Safer clean-up for workers wearing airfed suits

Two new developments are making it safer for workers taking apart some of the most hazardous facilities at Dounreay.


Site closure contractor DSRL worked closely with the Office for Nuclear Regulation on new guidance published today on the use of airfed suits across the nuclear industry.

The suits are designed to protect workers from inhalation of radioactive material during the clean-out hazardous facilities.

The guidance brings together the experience of sites like Dounreay with extensive research carried out by the Health and Safety Laboratory.

Workers in airline suits make up to 2000 entries in a typical month to clean out redundant plant at Dounreay before it can be demolished.

Pete Thompson, radiological assurance manager at Dounreay, says the site is compliant with the new guidance.

“We welcome the adoption of best practice from across the industry in the new guidance,” he said.

“We share the same objective – to decommission redundant facilities without harm to any individual doing the work.”

New guidance on airfed suits: Reducing the risks to nuclear industry workers – ONR

Meanwhile, Dounreay is moving to a new type of airline suit that will improve protection standards further.

The new one-piece suit has many advantages, says Alisdair Burnett, radiological personal protective equipment manager at DSRL.

“Its simpler to put on and take off, and it provides superior body cooling,” he explained.

The new suit doesn’t just make the process safer – it will also save the taxpayer money.

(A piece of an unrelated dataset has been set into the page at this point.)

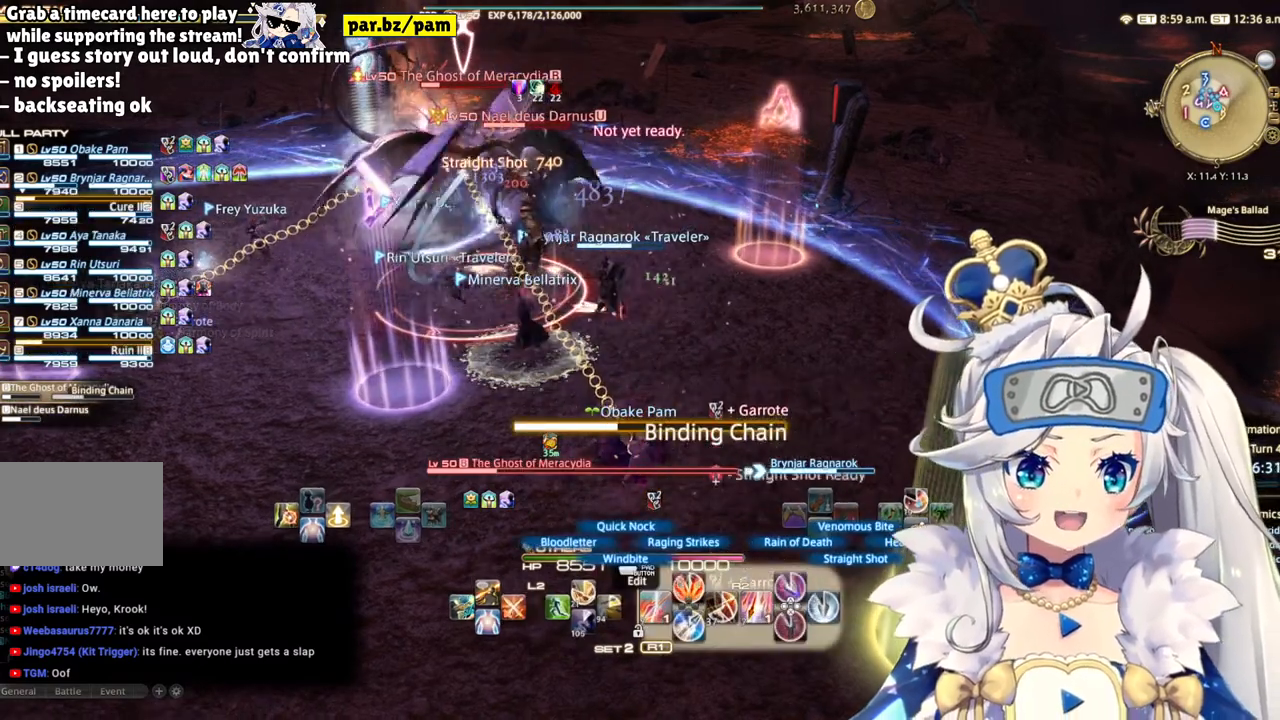
{"buttons": ["R2"], "left_stick": "center", "right_stick": "center", "events": [[200, "TRIANGLE", "down"], [367, "TRIANGLE", "up"]]}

It’s been bought under a bulk-buying arrangement across the NDA estate that will save £4 million on purchase costs at Dounreay.

“The suit is made in two versions,” says Alisdair.

“The basic design has an air outlet to a breathing zone. There is also the option to use an internal air-fed respirator, which gives enhanced protection during undressing from high hazard work.”

An early version of the one-piece suit was used during the latter stages of decommissioning the Pulsed Column Laboratory after a number of contamination alerts in the early phases.

DSRL took advantage of a nationwide procurement framework developed by the NDA to secure a supply of the new suits, saving DSRL and the NDA an estimated £400,000 a year.